The Fill factor setting controls the amount of space that is left available on the index data pages.
The goal is to allow new rows to be inserted or existing ones to change size (UPDATE) without resulting in a page split.
By default, the server setting is set to “0” which means that the leaf-level pages are filled to their maximum capacity (8060 bytes).
The Fill Factor setting is not applied when data are inserted with INSERT statements.
I discussed this topic recently with a few DBAs and found that it is not a very well-known fact.
It is documented, the Fill Factor is only applied when creating or rebuilding an index.
When an index is created or rebuilt, the fill-factor value determines the percentage of space on each leaf-level page to be filled with data, reserving the remainder on each page as free space for future growth.
We can confirm Fill Factor is not applied during Inserts with the following demo.
DROP TABLE IF EXISTS DemoFF; CREATE TABLE DemoFF ( id int identity not null , col varchar(50) ); CREATE CLUSTERED INDEX CX_DemoFF_id ON DemoFF(id) WITH(FILLFACTOR=60); go
I created a DemoFF table with a clustered index that uses the Fill Factor setting with a value of 60%.
The index data pages should be at most 60% full.
Now let’s insert some data. This is 5000 rows.
INSERT INTO DemoFF (col) VALUES (replicate('c', 50)); go 5000
Using the sys.dm_db_index_physical_stats DMV we can see the average amount of space available on each page.
SELECT index_type_desc, alloc_unit_type_desc, index_depth , ROUND(avg_page_space_used_in_percent, 2) AS avg_page_space_used_in_percent , page_count, record_count, avg_record_size_in_bytes FROM sys.dm_db_index_physical_stats( DB_ID('AdventureWorks') , OBJECT_ID('DemoFF'), NULL, NULL , 'DETAILED') WHERE index_level = 0 -- 0 for index leaf levels
After inserting 5000 rows the pages are 99% full.
Now let’s rebuild the index and check again the space used at the index leaf level.

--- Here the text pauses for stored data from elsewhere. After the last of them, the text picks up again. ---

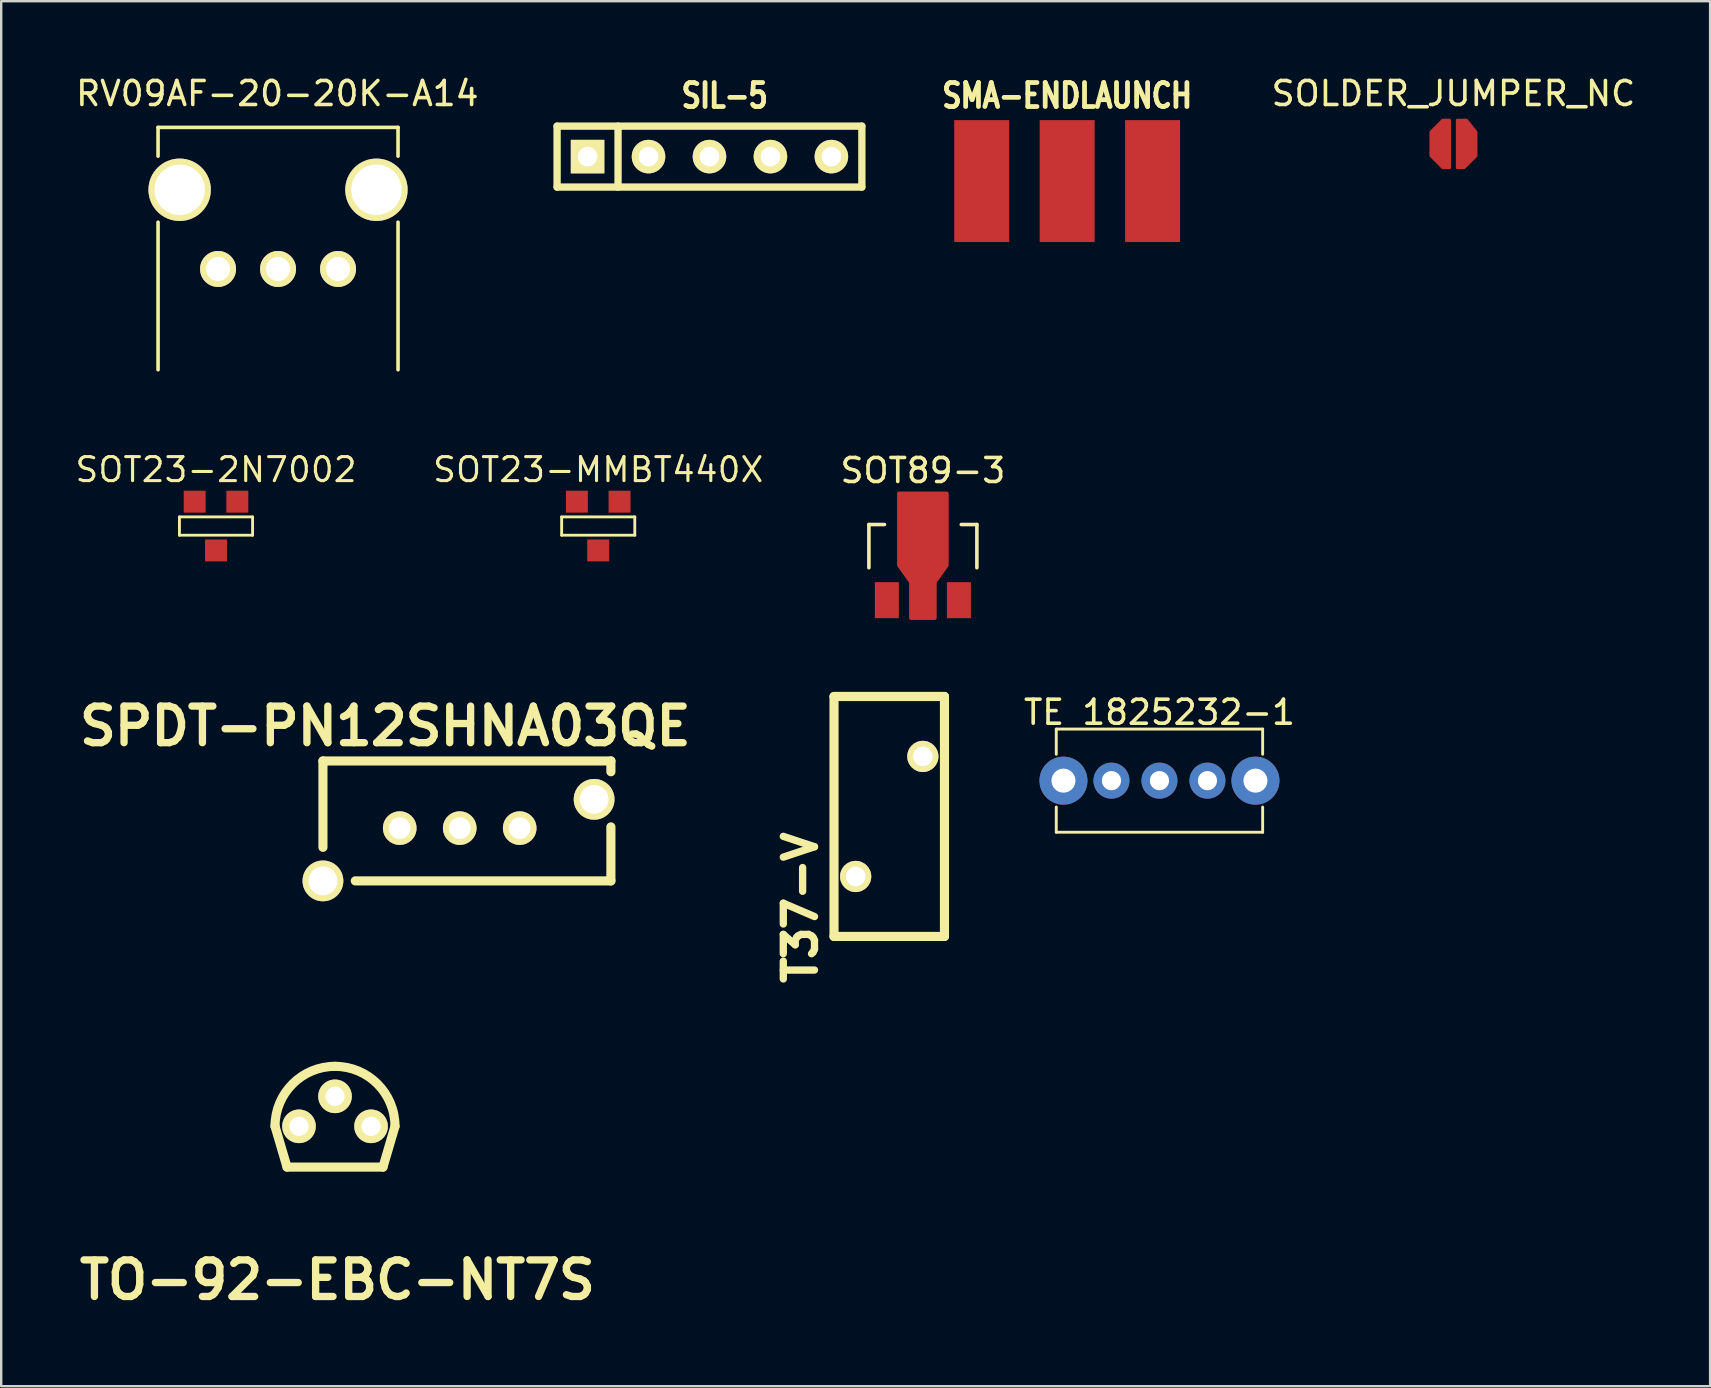
<source format=kicad_pcb>
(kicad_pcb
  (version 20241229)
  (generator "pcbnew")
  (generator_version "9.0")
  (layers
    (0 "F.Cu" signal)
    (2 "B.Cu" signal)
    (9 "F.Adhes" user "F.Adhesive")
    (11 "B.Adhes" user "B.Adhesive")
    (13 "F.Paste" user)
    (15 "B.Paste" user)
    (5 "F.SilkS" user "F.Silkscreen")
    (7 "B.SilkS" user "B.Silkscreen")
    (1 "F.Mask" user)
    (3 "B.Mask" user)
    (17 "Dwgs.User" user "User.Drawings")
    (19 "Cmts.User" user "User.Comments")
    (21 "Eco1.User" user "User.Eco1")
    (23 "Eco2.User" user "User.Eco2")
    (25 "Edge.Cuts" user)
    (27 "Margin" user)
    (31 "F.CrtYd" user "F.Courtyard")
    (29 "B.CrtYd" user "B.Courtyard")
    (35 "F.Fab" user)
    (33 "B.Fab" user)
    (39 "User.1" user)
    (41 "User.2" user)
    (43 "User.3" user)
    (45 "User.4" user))
  (footprint "SOLDER_JUMPER_NC"
    (layer "F.Cu")
    (at 57.515 2.948)
    (property "Reference" "SOLDER_JUMPER_NC" (at 0 -2.1 0) (layer "F.SilkS") (effects (font (size 1 1) (thickness 0.15))))
    (attr through_hole)
    (pad "1" smd custom (at -0.32 0) (size 0.3 0.3) (layers "F.Cu" "F.Mask") (options (anchor rect)) (primitives (gr_poly (pts (xy 0.17 1) (xy -0.13 1) (xy -0.63 0.5) (xy -0.63 -0.5) (xy -0.13 -1) (xy 0.17 -1)) (width 0.1) (fill yes))))
    (pad "2" smd custom (at 0.32 0) (size 0.3 0.3) (layers "F.Cu" "F.Mask") (options (anchor rect)) (primitives (gr_poly (pts (xy 0.63 -0.5) (xy 0.63 0.5) (xy 0.13 1) (xy -0.17 1) (xy -0.17 -1) (xy 0.23 -1)) (width 0.1) (fill yes)))))
  (footprint "TO-92-EBC-NT7S"
    (layer "F.Cu")
    (at 10.91 43.884)
    (property "Reference" "TO-92-EBC-NT7S" (at 0.099 6.401 0) (layer "F.SilkS") (effects (font (size 1.524 1.524) (thickness 0.305))))
    (attr through_hole)
    (fp_line (start -1.999 1.699) (end -2.499 0) (stroke (width 0.381) (type solid)) (layer "F.SilkS"))
    (fp_line (start -1.999 1.699) (end 1.999 1.699) (stroke (width 0.381) (type solid)) (layer "F.SilkS"))
    (fp_line (start 1.999 1.699) (end 2.499 0) (stroke (width 0.381) (type solid)) (layer "F.SilkS"))
    (fp_arc (start -2.49936 0) (mid -1.767314 -1.767314) (end 0 -2.49936) (stroke (width 0.381) (type solid)) (layer "F.SilkS"))
    (fp_arc (start 0 -2.49936) (mid 1.767314 -1.767314) (end 2.49936 0) (stroke (width 0.381) (type solid)) (layer "F.SilkS"))
    (pad "1" thru_hole circle (at -1.501 0) (size 1.4 1.4) (drill 0.8) (layers "*.Cu" "*.Mask" "F.SilkS"))
    (pad "2" thru_hole circle (at 0 -1.25) (size 1.4 1.4) (drill 0.8) (layers "*.Cu" "*.Mask" "F.SilkS"))
    (pad "3" thru_hole circle (at 1.501 0) (size 1.4 1.4) (drill 0.8) (layers "*.Cu" "*.Mask" "F.SilkS")))
  (footprint "T37-V"
    (layer "F.Cu")
    (at 34.005 35.972)
    (property "Reference" "T37-V" (at -3.7 -1.2 90) (layer "F.SilkS") (effects (font (size 1.3 1.3) (thickness 0.305))))
    (attr through_hole)
    (fp_line (start -2.301 -10) (end -2.301 0) (stroke (width 0.381) (type solid)) (layer "F.SilkS"))
    (fp_line (start -2.301 0) (end 2.301 0) (stroke (width 0.381) (type solid)) (layer "F.SilkS"))
    (fp_line (start 2.301 -10) (end -2.301 -10) (stroke (width 0.381) (type solid)) (layer "F.SilkS"))
    (fp_line (start 2.301 0) (end 2.301 -10) (stroke (width 0.381) (type solid)) (layer "F.SilkS"))
    (pad "1" thru_hole circle (at -1.4 -2.499) (size 1.3 1.3) (drill 0.813) (layers "*.Cu" "*.Mask" "F.SilkS"))
    (pad "2" thru_hole circle (at 1.4 -7.501) (size 1.3 1.3) (drill 0.813) (layers "*.Cu" "*.Mask" "F.SilkS")))
  (footprint "SIL-5"
    (layer "F.Cu")
    (at 27.784 3.476)
    (property "Reference" "SIL-5" (at -0.635 -2.54 0) (layer "F.SilkS") (effects (font (size 1 0.8) (thickness 0.2))))
    (attr through_hole)
    (fp_line (start -7.62 -1.27) (end 5.08 -1.27) (stroke (width 0.305) (type solid)) (layer "F.SilkS"))
    (fp_line (start -7.62 1.27) (end -7.62 -1.27) (stroke (width 0.305) (type solid)) (layer "F.SilkS"))
    (fp_line (start -5.08 1.27) (end -5.08 -1.27) (stroke (width 0.305) (type solid)) (layer "F.SilkS"))
    (fp_line (start 5.08 -1.27) (end 5.08 1.27) (stroke (width 0.305) (type solid)) (layer "F.SilkS"))
    (fp_line (start 5.08 1.27) (end -7.62 1.27) (stroke (width 0.305) (type solid)) (layer "F.SilkS"))
    (pad "1" thru_hole rect (at -6.35 0) (size 1.397 1.397) (drill 0.813) (layers "*.Cu" "*.Mask" "F.SilkS"))
    (pad "2" thru_hole circle (at -3.81 0) (size 1.397 1.397) (drill 0.813) (layers "*.Cu" "*.Mask" "F.SilkS"))
    (pad "3" thru_hole circle (at -1.27 0) (size 1.397 1.397) (drill 0.813) (layers "*.Cu" "*.Mask" "F.SilkS"))
    (pad "4" thru_hole circle (at 1.27 0) (size 1.397 1.397) (drill 0.813) (layers "*.Cu" "*.Mask" "F.SilkS"))
    (pad "5" thru_hole circle (at 3.81 0) (size 1.397 1.397) (drill 0.813) (layers "*.Cu" "*.Mask" "F.SilkS")))
  (footprint "SMA-ENDLAUNCH"
    (layer "F.Cu")
    (at 41.418 7.036)
    (property "Reference" "SMA-ENDLAUNCH" (at 0 -6.1 0) (layer "F.SilkS") (effects (font (size 1 0.8) (thickness 0.2))))
    (attr through_hole)
    (pad "1" smd rect (at 0 -2.54) (size 2.29 5.08) (layers "F.Cu" "F.Mask" "F.Paste"))
    (pad "2" smd rect (at -3.56 -2.54) (size 2.29 5.08) (layers "F.Cu" "F.Mask" "F.Paste"))
    (pad "2" smd rect (at 3.56 -2.54) (size 2.29 5.08) (layers "F.Cu" "F.Mask" "F.Paste")))
  (footprint "SOT23-MMBT440X"
    (layer "F.Cu")
    (at 21.878 18.871)
    (property "Reference" "SOT23-MMBT440X" (at 0 -2.35 0) (layer "F.SilkS") (effects (font (size 1 1) (thickness 0.13))))
    (attr smd)
    (fp_line (start -1.524 -0.381) (end 1.524 -0.381) (stroke (width 0.119) (type solid)) (layer "F.SilkS"))
    (fp_line (start -1.524 0.381) (end -1.524 -0.381) (stroke (width 0.119) (type solid)) (layer "F.SilkS"))
    (fp_line (start 1.524 -0.381) (end 1.524 0.381) (stroke (width 0.119) (type solid)) (layer "F.SilkS"))
    (fp_line (start 1.524 0.381) (end -1.524 0.381) (stroke (width 0.119) (type solid)) (layer "F.SilkS"))
    (pad "1" smd rect (at -0.889 -1.016) (size 0.914 0.914) (layers "F.Cu" "F.Mask" "F.Paste"))
    (pad "2" smd rect (at 0.889 -1.016) (size 0.914 0.914) (layers "F.Cu" "F.Mask" "F.Paste"))
    (pad "3" smd rect (at 0 1.016) (size 0.914 0.914) (layers "F.Cu" "F.Mask" "F.Paste")))
  (footprint "TE 1825232-1"
    (layer "F.Cu")
    (at 45.265 29.48)
    (property "Reference" "TE 1825232-1" (at 0 -2.85 0) (layer "F.SilkS") (effects (font (size 1 1) (thickness 0.15))))
    (attr through_hole)
    (fp_line (start -4.3 -2.15) (end -4.3 -1.1) (stroke (width 0.12) (type solid)) (layer "F.SilkS"))
    (fp_line (start -4.3 -2.15) (end 4.3 -2.15) (stroke (width 0.12) (type solid)) (layer "F.SilkS"))
    (fp_line (start -4.3 2.15) (end -4.3 1.1) (stroke (width 0.12) (type solid)) (layer "F.SilkS"))
    (fp_line (start -4.3 2.15) (end 4.3 2.15) (stroke (width 0.12) (type solid)) (layer "F.SilkS"))
    (fp_line (start 4.3 -2.15) (end 4.3 -1.1) (stroke (width 0.12) (type solid)) (layer "F.SilkS"))
    (fp_line (start 4.3 2.15) (end 4.3 1.1) (stroke (width 0.12) (type solid)) (layer "F.SilkS"))
    (pad "" thru_hole circle (at -4 0) (size 2 2) (drill 1) (layers "*.Cu" "*.Mask"))
    (pad "" thru_hole circle (at 4 0) (size 2 2) (drill 1) (layers "*.Cu" "*.Mask"))
    (pad "1" thru_hole circle (at 0 0) (size 1.5 1.5) (drill 0.8) (layers "*.Cu" "*.Mask"))
    (pad "2" thru_hole circle (at -2 0) (size 1.5 1.5) (drill 0.8) (layers "*.Cu" "*.Mask"))
    (pad "3" thru_hole circle (at 2 0) (size 1.5 1.5) (drill 0.8) (layers "*.Cu" "*.Mask")))
  (footprint "RV09AF-20-20K-A14"
    (layer "F.Cu")
    (at 8.536 12.458)
    (property "Reference" "RV09AF-20-20K-A14" (at -0.03 -11.61 0) (layer "F.SilkS") (effects (font (size 1 1) (thickness 0.15))))
    (attr through_hole)
    (fp_line (start -5 -10.2) (end 5 -10.2) (stroke (width 0.15) (type solid)) (layer "F.SilkS"))
    (fp_line (start -5 -9) (end -5 -10.2) (stroke (width 0.15) (type solid)) (layer "F.SilkS"))
    (fp_line (start -5 -0.1) (end -5 -6.25) (stroke (width 0.15) (type solid)) (layer "F.SilkS"))
    (fp_line (start 5 -10.2) (end 5 -9) (stroke (width 0.15) (type solid)) (layer "F.SilkS"))
    (fp_line (start 5 -0.1) (end 5 -6.25) (stroke (width 0.15) (type solid)) (layer "F.SilkS"))
    (pad "" np_thru_hole circle (at -4.1 -7.6) (size 2.6 2.6) (drill 2.1) (layers "*.Cu" "*.Mask" "F.SilkS"))
    (pad "" np_thru_hole circle (at 4.1 -7.6) (size 2.6 2.6) (drill 2.1) (layers "*.Cu" "*.Mask" "F.SilkS"))
    (pad "1" thru_hole circle (at 2.5 -4.3) (size 1.5 1.5) (drill 1) (layers "*.Cu" "*.Mask" "F.SilkS"))
    (pad "2" thru_hole circle (at 0 -4.3) (size 1.5 1.5) (drill 1) (layers "*.Cu" "*.Mask" "F.SilkS"))
    (pad "3" thru_hole circle (at -2.5 -4.3) (size 1.5 1.5) (drill 1) (layers "*.Cu" "*.Mask" "F.SilkS")))
  (footprint "SOT23-2N7002"
    (layer "F.Cu")
    (at 5.951 18.871)
    (property "Reference" "SOT23-2N7002" (at 0 -2.35 0) (layer "F.SilkS") (effects (font (size 1 1) (thickness 0.13))))
    (attr smd)
    (fp_line (start -1.524 -0.381) (end 1.524 -0.381) (stroke (width 0.119) (type solid)) (layer "F.SilkS"))
    (fp_line (start -1.524 0.381) (end -1.524 -0.381) (stroke (width 0.119) (type solid)) (layer "F.SilkS"))
    (fp_line (start 1.524 -0.381) (end 1.524 0.381) (stroke (width 0.119) (type solid)) (layer "F.SilkS"))
    (fp_line (start 1.524 0.381) (end -1.524 0.381) (stroke (width 0.119) (type solid)) (layer "F.SilkS"))
    (pad "1" smd rect (at -0.889 -1.016) (size 0.914 0.914) (layers "F.Cu" "F.Mask" "F.Paste"))
    (pad "2" smd rect (at 0.889 -1.016) (size 0.914 0.914) (layers "F.Cu" "F.Mask" "F.Paste"))
    (pad "3" smd rect (at 0 1.016) (size 0.914 0.914) (layers "F.Cu" "F.Mask" "F.Paste")))
  (footprint "SPDT-PN12SHNA03QE"
    (layer "F.Cu")
    (at 9.406 34.658)
    (property "Reference" "SPDT-PN12SHNA03QE" (at 3.599 -7.45 0) (layer "F.SilkS") (effects (font (size 1.524 1.524) (thickness 0.305))))
    (attr through_hole)
    (fp_line (start 1.001 -5.999) (end 1.001 -2.4) (stroke (width 0.381) (type solid)) (layer "F.SilkS"))
    (fp_line (start 1.001 -5.999) (end 13 -5.999) (stroke (width 0.381) (type solid)) (layer "F.SilkS"))
    (fp_line (start 13 -5.999) (end 13 -5.55) (stroke (width 0.381) (type solid)) (layer "F.SilkS"))
    (fp_line (start 13 -3.251) (end 13 -1.001) (stroke (width 0.381) (type solid)) (layer "F.SilkS"))
    (fp_line (start 13 -1.001) (end 2.349 -1.001) (stroke (width 0.381) (type solid)) (layer "F.SilkS"))
    (pad "" thru_hole circle (at 1.001 -1.001) (size 1.699 1.699) (drill 1.199) (layers "*.Cu" "*.Mask" "F.SilkS"))
    (pad "" thru_hole circle (at 12.301 -4.399) (size 1.699 1.699) (drill 1.199) (layers "*.Cu" "*.Mask" "F.SilkS"))
    (pad "1" thru_hole circle (at 4.201 -3.2) (size 1.4 1.4) (drill 0.899) (layers "*.Cu" "*.Mask" "F.SilkS"))
    (pad "2" thru_hole circle (at 6.701 -3.2) (size 1.4 1.4) (drill 0.899) (layers "*.Cu" "*.Mask" "F.SilkS"))
    (pad "3" thru_hole circle (at 9.2 -3.2) (size 1.4 1.4) (drill 0.899) (layers "*.Cu" "*.Mask" "F.SilkS")))
  (footprint "SOT89-3"
    (layer "F.Cu")
    (at 35.407 20.107)
    (property "Reference" "SOT89-3" (at 0 -3.55 0) (layer "F.SilkS") (effects (font (size 1 1) (thickness 0.15))))
    (attr smd)
    (fp_line (start -2.25 -1.3) (end -2.25 0.5) (stroke (width 0.15) (type solid)) (layer "F.SilkS"))
    (fp_line (start -2.25 -1.3) (end -1.6 -1.3) (stroke (width 0.15) (type solid)) (layer "F.SilkS"))
    (fp_line (start 2.25 -1.3) (end 1.6 -1.3) (stroke (width 0.15) (type solid)) (layer "F.SilkS"))
    (fp_line (start 2.25 -1.3) (end 2.25 0.5) (stroke (width 0.15) (type solid)) (layer "F.SilkS"))
    (pad "1" smd custom (at 0 1.8) (size 1 1) (layers "F.Cu" "F.Mask" "F.Paste") (options (anchor rect)) (primitives (gr_poly (pts (xy -1 -4.4) (xy 1 -4.4) (xy 1 -1.4) (xy 0.5 -0.7) (xy 0.5 0.8) (xy -0.5 0.8) (xy -0.5 -0.7) (xy -1 -1.4)) (width 0.15) (fill yes))))
    (pad "2" smd rect (at -1.501 1.852) (size 1.001 1.501) (layers "F.Cu" "F.Mask" "F.Paste"))
    (pad "3" smd rect (at 1.501 1.852) (size 1.001 1.501) (layers "F.Cu" "F.Mask" "F.Paste")))
  (gr_rect
    (start -3 -3)
    (end 68.211 54.712)
    (stroke (width 0.1) (type default))
    (fill no)
    (layer "Edge.Cuts")))
</source>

ALTER INDEX CX_DemoFF_id ON DemoFF REBUILD;
This short post demonstrates that Fill Factor is only applied when an index is created or rebuilt. The free space will then be filled when new rows are inserted or existing rows increase in size.
Applying fill factors can reduce the effect of fragmentation but will increase space usage both on disk and in the buffer pool.
The configuration of a FIll Factor for example at 80% on any new installation of SQL Server is often debated. I recommend staying on the default configuration (no FIll Factor) and making a change only if it fixes a clearly identified problem. This will certainly be the subject of another post.